Are you sure that this is the version you have installed in the environment? Prodigy v1.10.8 shouldn't be importing Schema from pydantic, we removed this explicitly in Prodigy v1.10.7. So maybe you ended up with an older Prodigy version somehow? Or maybe the python here refers to a different Python environment than the one you expect or the one pip installs to? This would also explain why you didn't see any effect from downgrading pydantic.


Hi Ines, thanks for your reply. I am pretty sure the version of Prodigy is v1.10.8, see the attached pic above.

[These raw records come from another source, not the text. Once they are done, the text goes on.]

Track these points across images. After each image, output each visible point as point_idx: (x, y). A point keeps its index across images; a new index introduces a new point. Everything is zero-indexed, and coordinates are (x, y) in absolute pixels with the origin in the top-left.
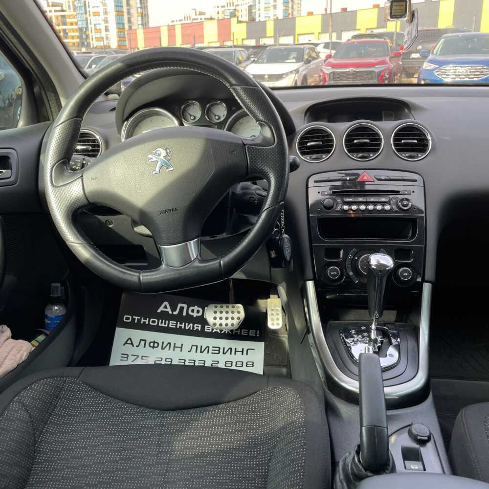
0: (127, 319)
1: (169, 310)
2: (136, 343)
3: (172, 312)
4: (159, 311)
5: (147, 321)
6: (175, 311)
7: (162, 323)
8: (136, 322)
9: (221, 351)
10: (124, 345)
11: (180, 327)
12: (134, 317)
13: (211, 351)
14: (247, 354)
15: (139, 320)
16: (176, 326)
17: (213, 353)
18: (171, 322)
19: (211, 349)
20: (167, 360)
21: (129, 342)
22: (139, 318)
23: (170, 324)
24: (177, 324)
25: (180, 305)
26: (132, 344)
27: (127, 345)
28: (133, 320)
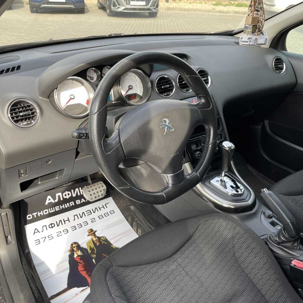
0: (29, 217)
1: (52, 201)
2: (40, 230)
3: (54, 201)
4: (46, 204)
5: (42, 213)
6: (56, 199)
7: (51, 211)
8: (35, 217)
9: (92, 211)
10: (34, 234)
11: (62, 208)
12: (33, 214)
13: (86, 215)
14: (107, 207)
15: (37, 215)
16: (60, 208)
17: (88, 215)
18: (56, 207)
19: (85, 213)
20: (64, 231)
21: (36, 231)
22: (36, 213)
23: (56, 209)
24: (60, 207)
25: (57, 195)
26: (38, 231)
27: (35, 234)
28: (33, 216)
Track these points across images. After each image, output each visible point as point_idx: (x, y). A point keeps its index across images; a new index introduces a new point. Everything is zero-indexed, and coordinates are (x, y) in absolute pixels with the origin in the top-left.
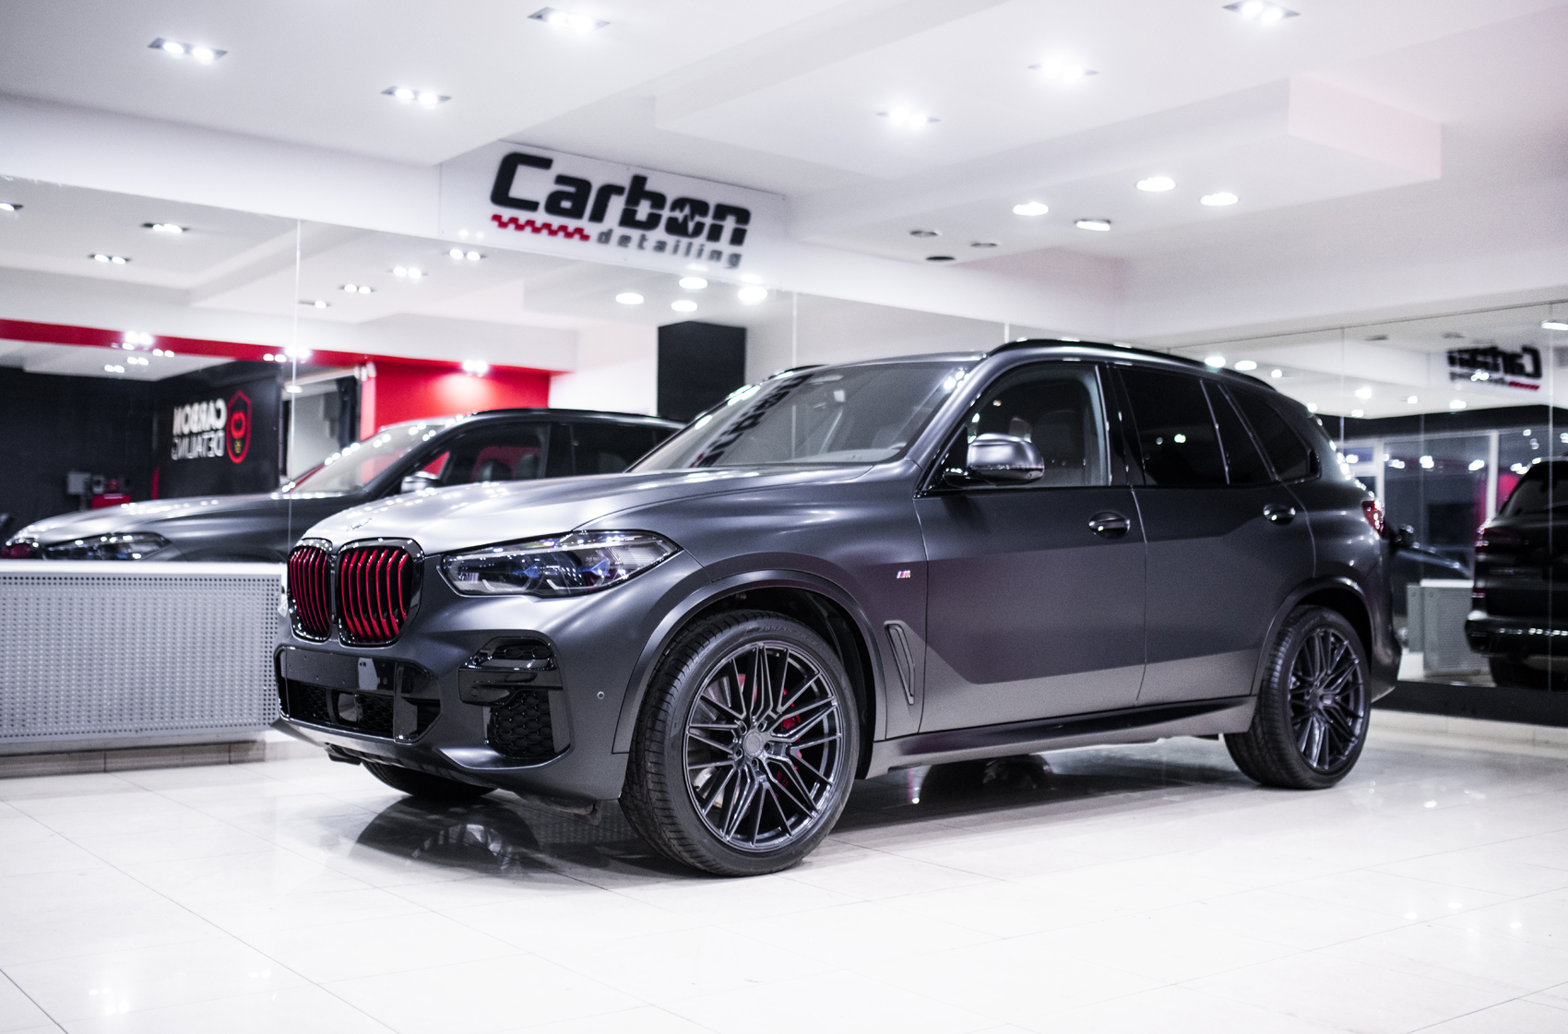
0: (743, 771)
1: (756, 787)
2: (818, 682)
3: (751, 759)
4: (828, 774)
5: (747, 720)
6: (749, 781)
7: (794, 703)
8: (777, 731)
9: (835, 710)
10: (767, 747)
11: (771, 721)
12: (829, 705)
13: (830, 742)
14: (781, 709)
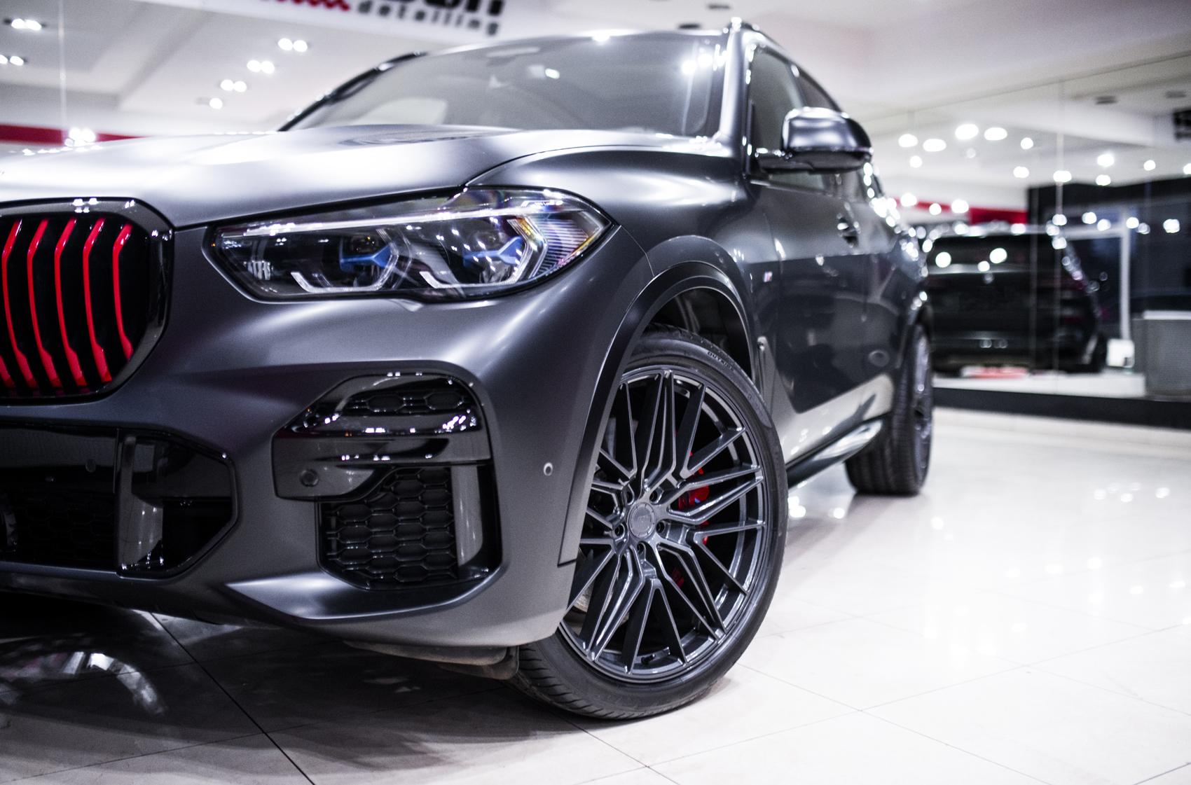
0: (624, 559)
1: (642, 583)
2: (739, 443)
3: (637, 542)
4: (742, 575)
5: (636, 483)
6: (631, 574)
7: (704, 468)
8: (675, 506)
9: (759, 487)
10: (660, 528)
11: (668, 489)
12: (751, 477)
13: (747, 531)
14: (685, 473)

This sounds probable. I switched to the right Python environment, and I got a new issue. Is it the problem that I got spacy v3.1.1? Thanks!

(venv) C:\Users\Jayshow\PycharmProjects\prodigy> python -m prodigy ner.manual ner_algorithm_demo en_core_web_trf ./news_headlines.jsonl --label AL
GORITHM --patterns ./algorithm_pattern.jsonl
Traceback (most recent call last):
  File "C:\Program Files\Python36\lib\runpy.py", line 183, in _run_module_as_main
    mod_name, mod_spec, code = _get_module_details(mod_name, _Error)
  File "C:\Program Files\Python36\lib\runpy.py", line 142, in _get_module_details
    return _get_module_details(pkg_main_name, error)
  File "C:\Program Files\Python36\lib\runpy.py", line 109, in _get_module_details
    __import__(pkg_name)
  File "C:\Users\Jayshow\PycharmProjects\prodigy\venv\lib\site-packages\prodigy\__init__.py", line 7, in <module>
    from . import recipes
  File "C:\Users\Jayshow\PycharmProjects\prodigy\venv\lib\site-packages\prodigy\recipes\__init__.py", line 4, in <module>
    from ..deprecated import recipes  # noqa
  File "C:\Users\Jayshow\PycharmProjects\prodigy\venv\lib\site-packages\prodigy\deprecated\recipes.py", line 15, in <module>
    from ..models.matcher import PatternMatcher
  File "C:\Users\Jayshow\PycharmProjects\prodigy\venv\lib\site-packages\prodigy\models\__init__.py", line 1, in <module>
    from .ner import EntityRecognizer, merge_spans  # noqa: F401
  File "cython_src\prodigy\models\ner.pyx", line 7, in init prodigy.models.ner
ModuleNotFoundError: No module named 'spacy.gold'

Yes, Prodigy v1.10 requires spaCy v2. We have a new release coming up (currently available as a nightly) that uses spaCy v3 :slightly_smiling_face:

Whoops, understood. Many thanks, Ines. I just solved this issue successfully. Here is the version information of my packages or models, and I hope this may help others.

en_core_web_sm v2.2.0
spaCy v2.3.7
Prodigy v1.10.8

1 Like